Utility routines

There are a number of utility routines provided by Sherpa that may be useful. Unfortunately it is not always obvious whether a routine is for use with the Object-Oriented API or the Session API.

The Sherpa resource file

The sherpa.get_config routine returns the location of the default resource file used to configure Sherpa. The location of this file is taken from (in order):

  1. the SHERPARC environment file,

  2. the file .sherpa.rc in the user’s home directory,

  3. and the file returned by get_config.

Taking advantage of multiple CPUs

The sherpa.utils.parallel module provides code to run code on multiple CPUs. There are two settings in the Sherpa resource file that can be changed:

  • parallel.numcores

  • multiprocessing.multiprocessing_start_method

If parallel.numcores is set to 1 then the code will run in serial and not parallel.

The multiprocessing.multiprocessing_start_method field controls how the parallel code is run. Using methods other than “fork” are unlikely to provide any benefit for Sherpa, and it is probably better to set parallel.numcores to 1 if the “fork” method can not be used. The Python documentation on multiprocessing explains the methods that Python offers and discusses some pitfalls.

Sherpa relies on mutable state, in particular for handling parameter values, and so is unlikely to benefit from using threads.
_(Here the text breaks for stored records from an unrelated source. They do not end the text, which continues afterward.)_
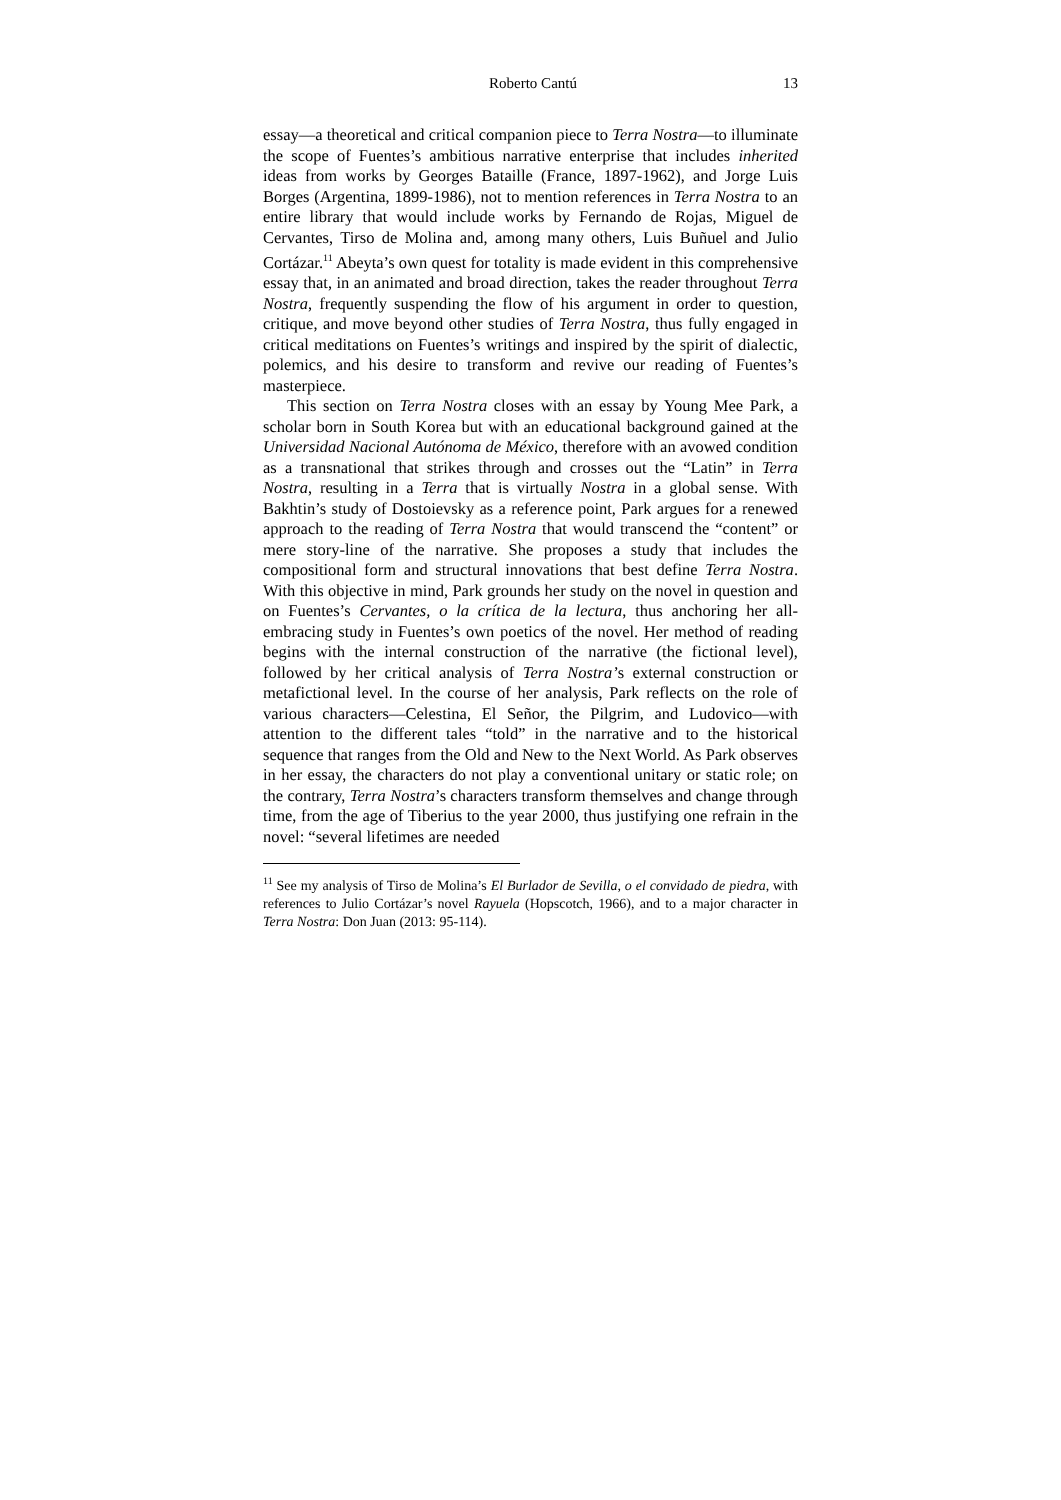Roberto Cantú 13
essay—a theoretical and critical companion piece to Terra Nostra—to illuminate the scope of Fuentes’s ambitious narrative enterprise that includes inherited ideas from works by Georges Bataille (France, 1897-1962), and Jorge Luis Borges (Argentina, 1899-1986), not to mention references in Terra Nostra to an entire library that would include works by Fernando de Rojas, Miguel de Cervantes, Tirso de Molina and, among many others, Luis Buñuel and Julio Cortázar.<sup>11</sup> Abeyta’s own quest for totality is made evident in this comprehensive essay that, in an animated and broad direction, takes the reader throughout Terra Nostra, frequently suspending the flow of his argument in order to question, critique, and move beyond other studies of Terra Nostra, thus fully engaged in critical meditations on Fuentes’s writings and inspired by the spirit of dialectic, polemics, and his desire to transform and revive our reading of Fuentes’s masterpiece.
This section on Terra Nostra closes with an essay by Young Mee Park, a scholar born in South Korea but with an educational background gained at the Universidad Nacional Autónoma de México, therefore with an avowed condition as a transnational that strikes through and crosses out the “Latin” in Terra Nostra, resulting in a Terra that is virtually Nostra in a global sense. With Bakhtin’s study of Dostoievsky as a reference point, Park argues for a renewed approach to the reading of Terra Nostra that would transcend the “content” or mere story-line of the narrative. She proposes a study that includes the compositional form and structural innovations that best define Terra Nostra. With this objective in mind, Park grounds her study on the novel in question and on Fuentes’s Cervantes, o la crítica de la lectura, thus anchoring her all-embracing study in Fuentes’s own poetics of the novel. Her method of reading begins with the internal construction of the narrative (the fictional level), followed by her critical analysis of Terra Nostra’s external construction or metafictional level. In the course of her analysis, Park reflects on the role of various characters—Celestina, El Señor, the Pilgrim, and Ludovico—with attention to the different tales “told” in the narrative and to the historical sequence that ranges from the Old and New to the Next World. As Park observes in her essay, the characters do not play a conventional unitary or static role; on the contrary, Terra Nostra’s characters transform themselves and change through time, from the age of Tiberius to the year 2000, thus justifying one refrain in the novel: “several lifetimes are needed
<sup>11</sup> See my analysis of Tirso de Molina’s El Burlador de Sevilla, o el convidado de piedra, with references to Julio Cortázar’s novel Rayuela (Hopscotch, 1966), and to a major character in Terra Nostra: Don Juan (2013: 95-114).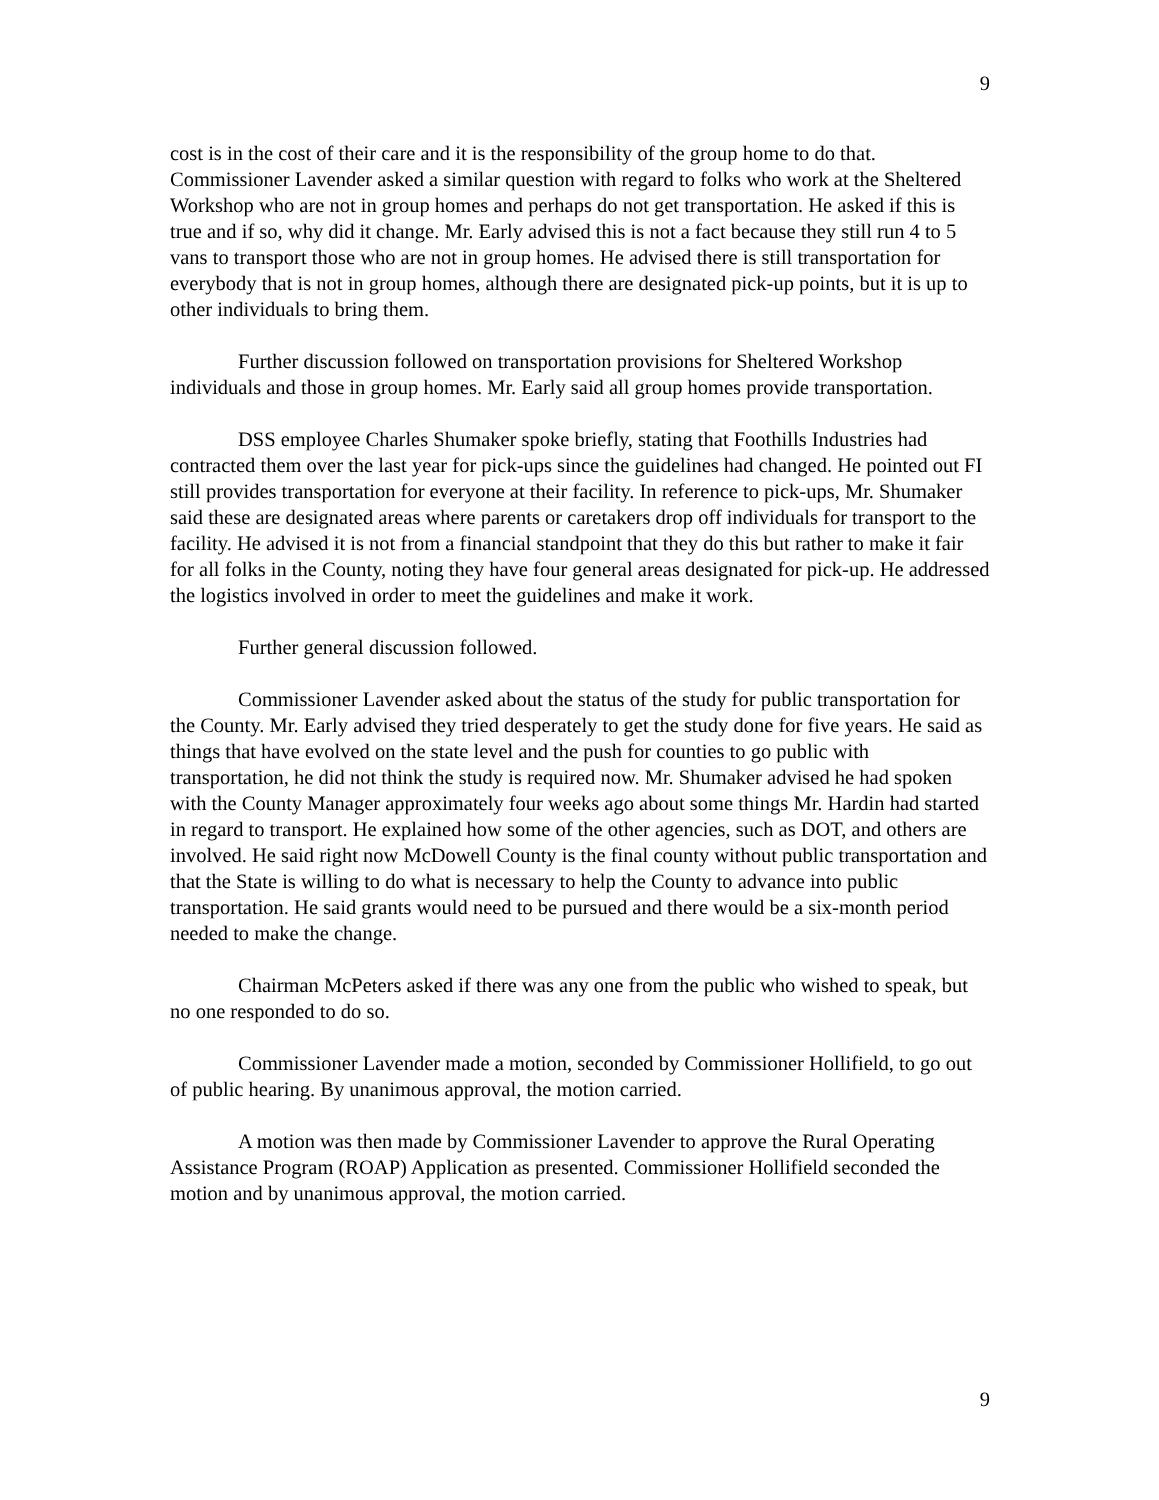9
cost is in the cost of their care and it is the responsibility of the group home to do that. Commissioner Lavender asked a similar question with regard to folks who work at the Sheltered Workshop who are not in group homes and perhaps do not get transportation. He asked if this is true and if so, why did it change. Mr. Early advised this is not a fact because they still run 4 to 5 vans to transport those who are not in group homes. He advised there is still transportation for everybody that is not in group homes, although there are designated pick-up points, but it is up to other individuals to bring them.
Further discussion followed on transportation provisions for Sheltered Workshop individuals and those in group homes. Mr. Early said all group homes provide transportation.
DSS employee Charles Shumaker spoke briefly, stating that Foothills Industries had contracted them over the last year for pick-ups since the guidelines had changed. He pointed out FI still provides transportation for everyone at their facility. In reference to pick-ups, Mr. Shumaker said these are designated areas where parents or caretakers drop off individuals for transport to the facility. He advised it is not from a financial standpoint that they do this but rather to make it fair for all folks in the County, noting they have four general areas designated for pick-up. He addressed the logistics involved in order to meet the guidelines and make it work.
Further general discussion followed.
Commissioner Lavender asked about the status of the study for public transportation for the County. Mr. Early advised they tried desperately to get the study done for five years. He said as things that have evolved on the state level and the push for counties to go public with transportation, he did not think the study is required now. Mr. Shumaker advised he had spoken with the County Manager approximately four weeks ago about some things Mr. Hardin had started in regard to transport. He explained how some of the other agencies, such as DOT, and others are involved. He said right now McDowell County is the final county without public transportation and that the State is willing to do what is necessary to help the County to advance into public transportation. He said grants would need to be pursued and there would be a six-month period needed to make the change.
Chairman McPeters asked if there was any one from the public who wished to speak, but no one responded to do so.
Commissioner Lavender made a motion, seconded by Commissioner Hollifield, to go out of public hearing. By unanimous approval, the motion carried.
A motion was then made by Commissioner Lavender to approve the Rural Operating Assistance Program (ROAP) Application as presented. Commissioner Hollifield seconded the motion and by unanimous approval, the motion carried.
9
Controlling the verbosity of Sherpa

Sherpa uses Python logging for most messages. This allows the user to redirected the output to a file or suppress it by setting the logging level. The following example will globally change the level for all sherpa modules, such that debug and informational messages are no longer displayed:

>>> import logging
>>> sherpalog = logging.getLogger('sherpa')
>>> sherpalog.setLevel('WARNING')

Sherpa also provides a context manager - SherpaVerbosity - to change the logging level only for a specific portion of the code. This can be used, e.g., to hide the long default output printed after fitting a model:

>>> from sherpa.utils.logging import SherpaVerbosity
>>> import numpy as np
>>> from sherpa.astro import ui
>>> ui.load_arrays("mydata", np.arange(5), np.ones(5))
>>> ui.set_model("mydata", "polynom1d.poly")
>>> with SherpaVerbosity('WARNING'):
...    ui.fit("mydata")

Random Numbers

Sherpa uses random numbers

The primary way to control the random numbers used by Sherpa is to create a NumPy Random Generator and pass it to routines either with the rng parameter or, for users of the Session class, the set_rng method. However, for the optimiser code, which uses a C++ implementation of the Mersenne Twister random number generator, the important value is the seed argument (although this can be derived from the random number generator if the seed value is set to None).

Note

Prior to Sherpa 4.16.0 the random numbers were controlled by a combination of the legacy NumPy random-number API, that is, calling numpy.random.seed() , and - in a few places, the Python random module, as well as the seed argument for the optimiser code.